MATERIAL SUPPLIED:
○ ○ ○ ○ ○ ○ ○

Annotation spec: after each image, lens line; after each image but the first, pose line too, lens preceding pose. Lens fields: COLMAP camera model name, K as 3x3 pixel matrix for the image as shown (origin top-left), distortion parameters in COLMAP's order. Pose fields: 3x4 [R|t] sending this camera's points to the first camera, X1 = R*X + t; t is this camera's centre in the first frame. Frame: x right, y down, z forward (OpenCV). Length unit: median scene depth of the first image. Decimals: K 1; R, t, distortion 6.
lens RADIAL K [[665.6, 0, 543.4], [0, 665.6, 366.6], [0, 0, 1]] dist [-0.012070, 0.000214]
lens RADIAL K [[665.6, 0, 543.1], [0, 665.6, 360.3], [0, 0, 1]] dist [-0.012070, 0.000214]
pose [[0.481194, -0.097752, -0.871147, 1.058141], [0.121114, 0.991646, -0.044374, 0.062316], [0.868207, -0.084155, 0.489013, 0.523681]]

○ ○ ○ ○ ○ ○ ○

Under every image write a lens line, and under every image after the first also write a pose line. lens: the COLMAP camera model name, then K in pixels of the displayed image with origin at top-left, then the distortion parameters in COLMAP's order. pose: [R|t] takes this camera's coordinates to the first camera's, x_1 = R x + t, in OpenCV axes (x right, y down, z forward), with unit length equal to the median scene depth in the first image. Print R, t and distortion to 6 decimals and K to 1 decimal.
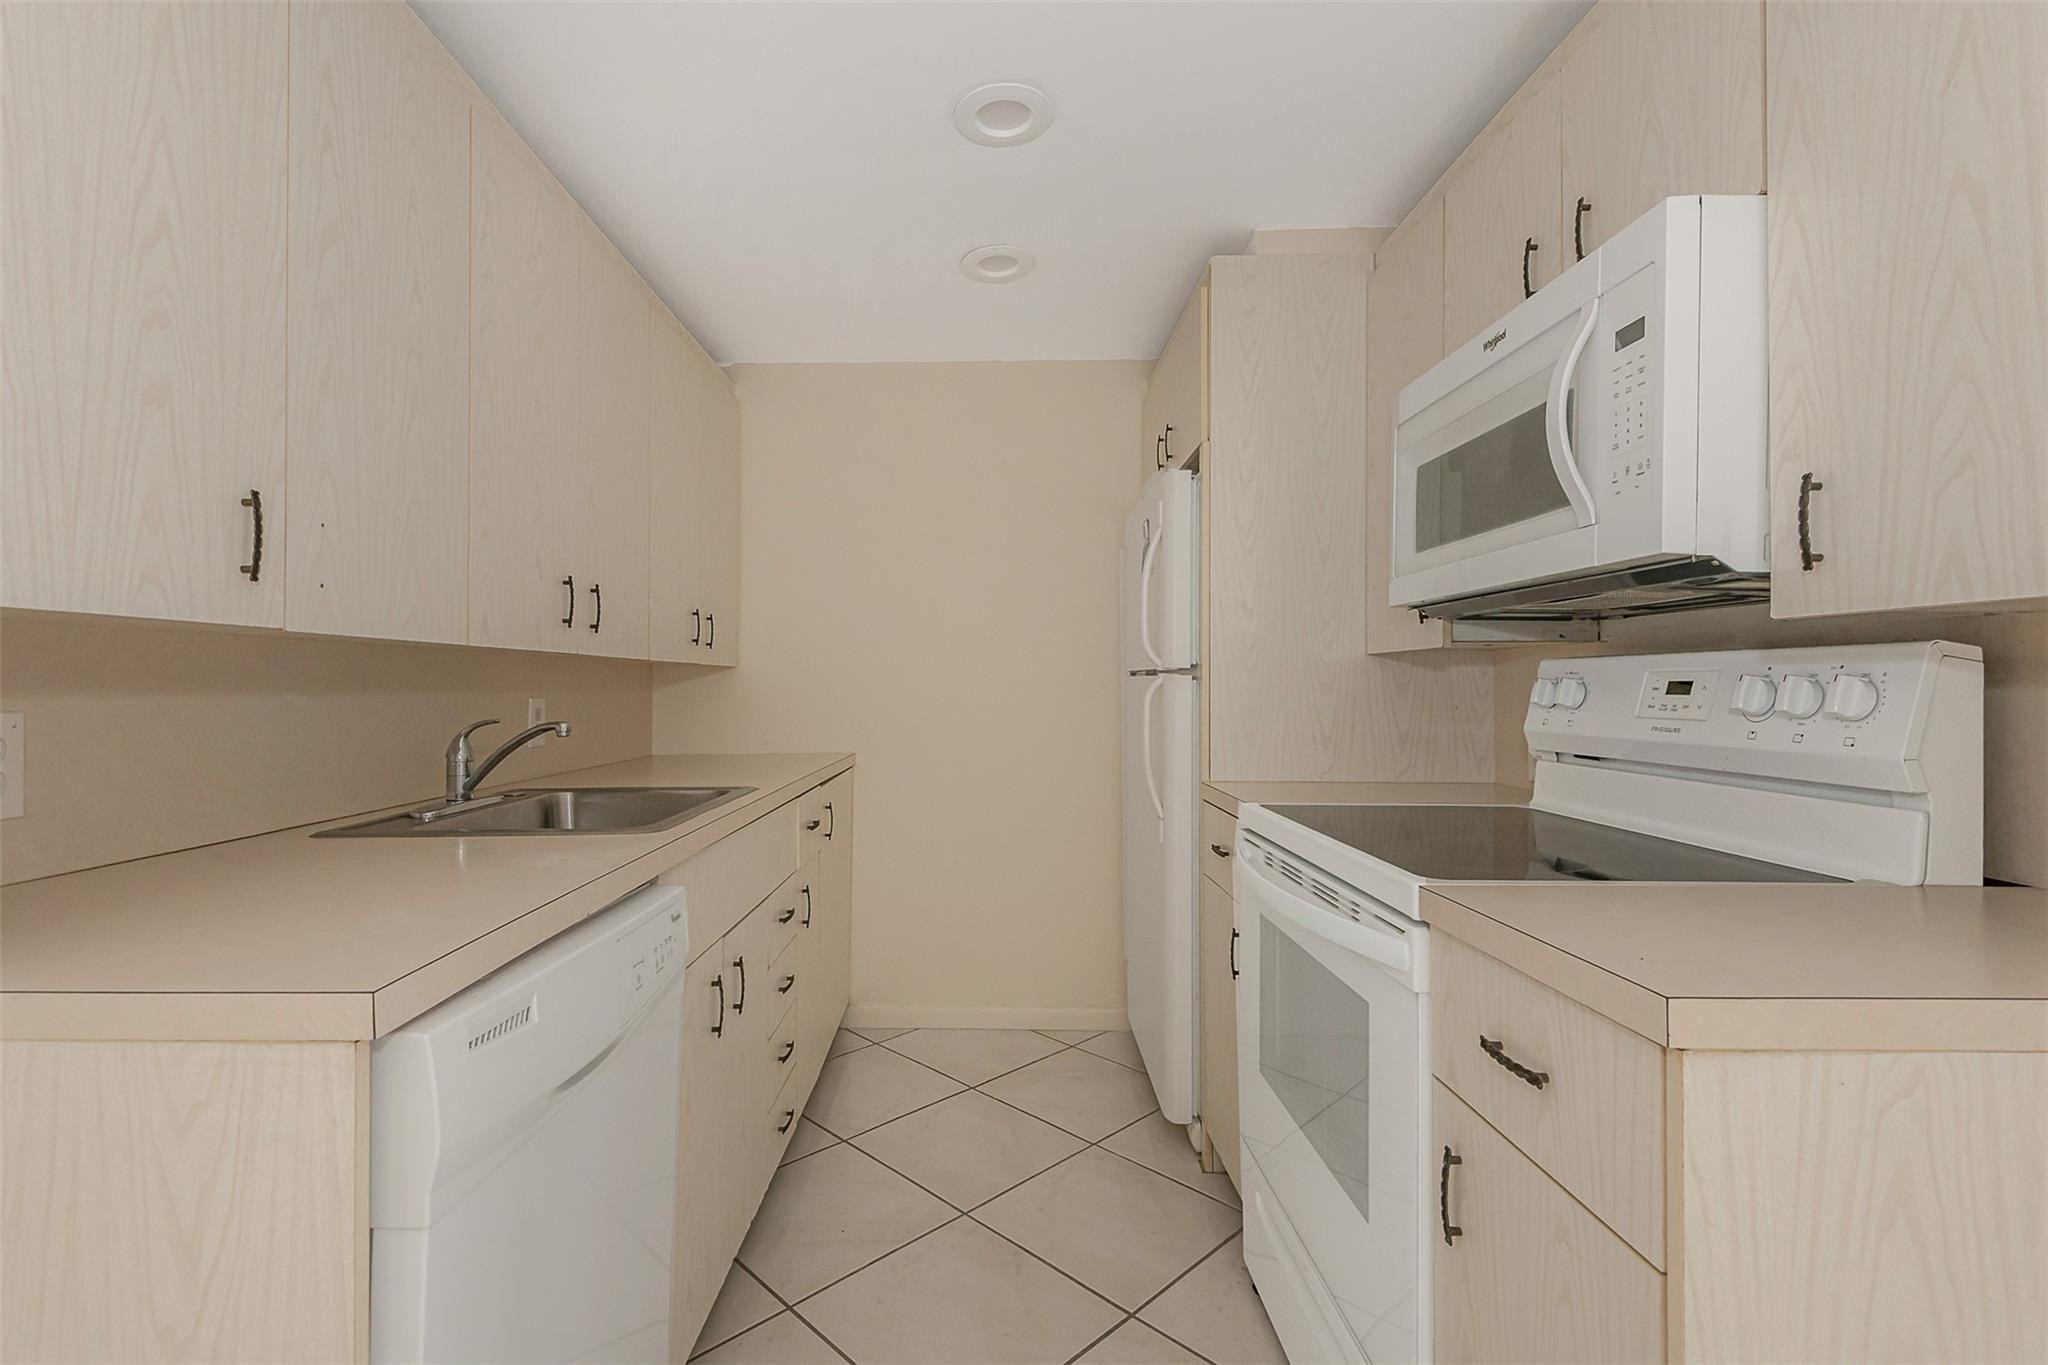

○ ○ ○ ○ ○ ○ ○

AIM OF THE TASK: Recast the lines from the line containing "Annotation spec: after" up to and including the line containing "-0.084155, 0.489013, 0.523681]]" as a JSON list of strings, one string per line, omitting any blank lines.

PROBLEM SOLUTION:
[
  "Annotation spec: after each image, lens line; after each image but the first, pose line too, lens preceding pose. Lens fields: COLMAP camera model name, K as 3x3 pixel matrix for the image as shown (origin top-left), distortion parameters in COLMAP's order. Pose fields: 3x4 [R|t] sending this camera's points to the first camera, X1 = R*X + t; t is this camera's centre in the first frame. Frame: x right, y down, z forward (OpenCV). Length unit: median scene depth of the first image. Decimals: K 1; R, t, distortion 6.",
  "lens RADIAL K [[665.6, 0, 543.4], [0, 665.6, 366.6], [0, 0, 1]] dist [-0.012070, 0.000214]",
  "lens RADIAL K [[665.6, 0, 543.1], [0, 665.6, 360.3], [0, 0, 1]] dist [-0.012070, 0.000214]",
  "pose [[0.481194, -0.097752, -0.871147, 1.058141], [0.121114, 0.991646, -0.044374, 0.062316], [0.868207, -0.084155, 0.489013, 0.523681]]"
]